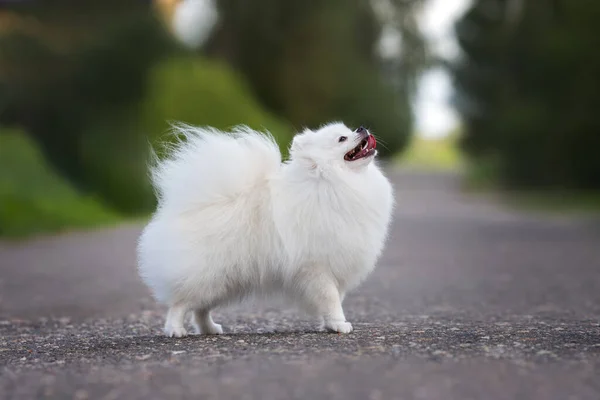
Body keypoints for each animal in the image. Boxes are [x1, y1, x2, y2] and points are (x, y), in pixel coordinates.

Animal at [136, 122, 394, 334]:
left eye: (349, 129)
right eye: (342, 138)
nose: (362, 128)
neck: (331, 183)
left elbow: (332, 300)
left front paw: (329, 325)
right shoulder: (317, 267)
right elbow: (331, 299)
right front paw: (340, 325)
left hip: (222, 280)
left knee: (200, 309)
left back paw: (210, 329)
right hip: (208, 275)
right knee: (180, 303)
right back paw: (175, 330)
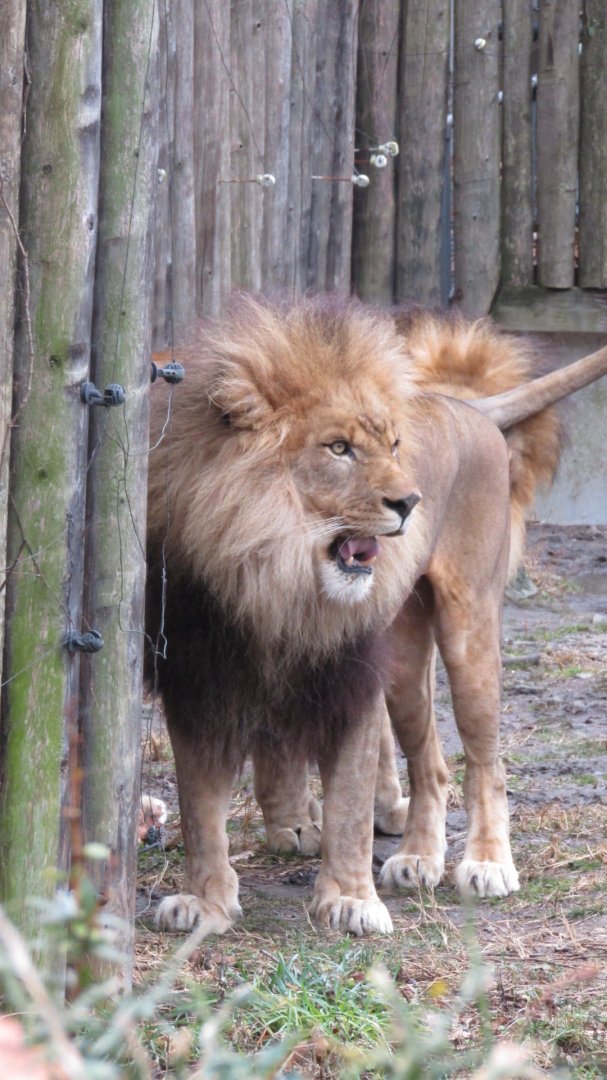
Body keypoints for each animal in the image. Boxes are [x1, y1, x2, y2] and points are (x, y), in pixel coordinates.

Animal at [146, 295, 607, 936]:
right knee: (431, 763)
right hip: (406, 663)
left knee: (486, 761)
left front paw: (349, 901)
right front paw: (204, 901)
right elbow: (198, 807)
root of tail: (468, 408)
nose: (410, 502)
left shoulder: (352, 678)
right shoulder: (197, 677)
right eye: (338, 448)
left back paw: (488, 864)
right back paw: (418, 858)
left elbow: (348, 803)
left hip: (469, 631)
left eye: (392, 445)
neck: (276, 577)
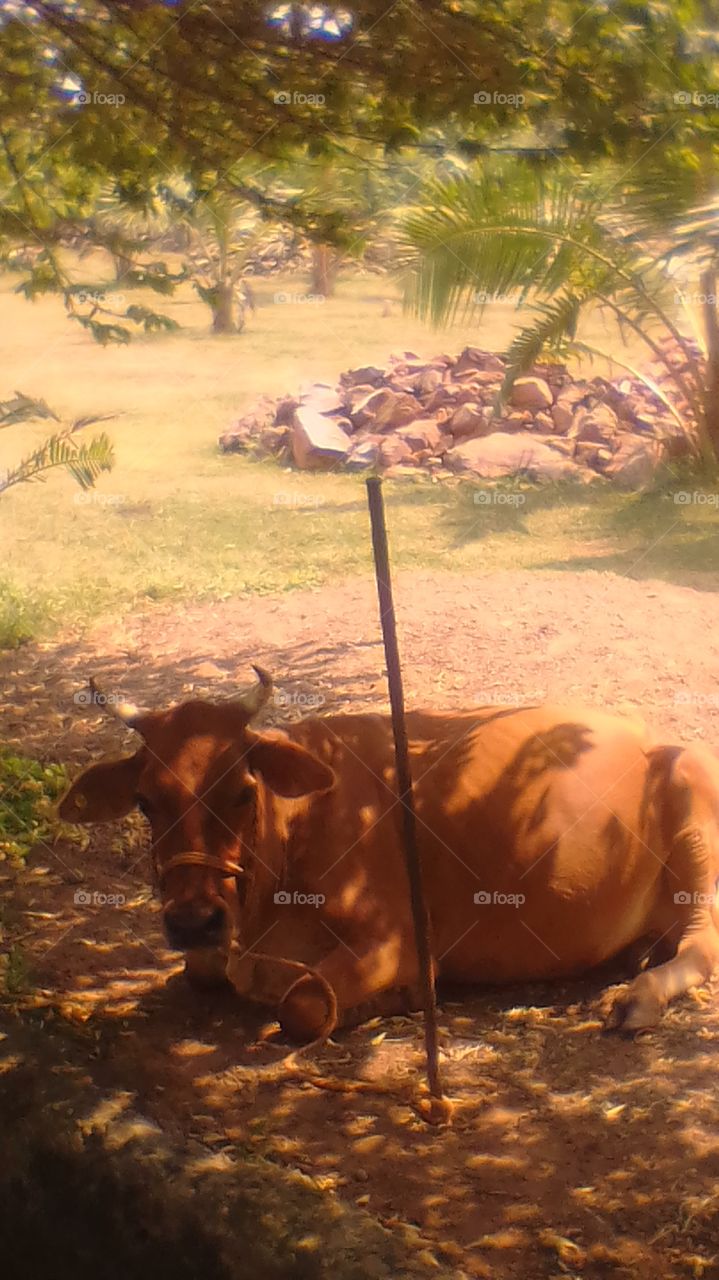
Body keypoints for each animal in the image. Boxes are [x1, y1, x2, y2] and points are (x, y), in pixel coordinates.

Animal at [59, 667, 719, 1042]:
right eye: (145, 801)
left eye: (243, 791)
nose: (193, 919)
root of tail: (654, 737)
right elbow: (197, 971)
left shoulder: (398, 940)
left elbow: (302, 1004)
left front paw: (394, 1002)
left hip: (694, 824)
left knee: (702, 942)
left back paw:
....
=== WHAT NEEDS TO BE DONE ===
Repeat the records above exactly. Pictures do not belong in the copy.

=== ANSWER AREA ===
Body keypoints for each animal in the image. Boxes are [x1, y1, x2, y2] and points are (x, y), in pixel coordinates.

Animal at [136, 122, 394, 334]:
left eye: (349, 129)
right eye: (342, 138)
nose: (362, 128)
neck: (331, 183)
left elbow: (332, 300)
left front paw: (329, 325)
right shoulder: (317, 267)
right elbow: (331, 299)
right front paw: (340, 325)
left hip: (222, 280)
left knee: (200, 309)
left back paw: (210, 329)
right hip: (208, 275)
right knee: (180, 303)
right back paw: (175, 330)
Body keypoints for each animal in the image. Boxes are [x1, y1, x2, y2] and points are (x, y), in pixel coordinates.

Animal at [146, 295, 607, 936]:
right knee: (431, 763)
right hip: (406, 663)
left knee: (486, 761)
left front paw: (349, 901)
right front paw: (204, 901)
right elbow: (198, 807)
root of tail: (468, 408)
nose: (410, 502)
left shoulder: (352, 678)
right shoulder: (197, 677)
right eye: (338, 448)
left back paw: (488, 864)
right back paw: (418, 858)
left elbow: (348, 803)
left hip: (469, 631)
left eye: (392, 445)
neck: (276, 577)
Body keypoints for each animal in the image. Boxes are [x1, y1, x2, y2] and points are (x, y), in pixel coordinates.

Animal at [59, 667, 719, 1042]:
right eye: (145, 801)
left eye: (243, 791)
nose: (193, 919)
root of tail: (654, 737)
right elbow: (197, 971)
left shoulder: (398, 940)
left elbow: (302, 1004)
left front paw: (394, 1002)
left hip: (694, 824)
left knee: (702, 942)
left back paw:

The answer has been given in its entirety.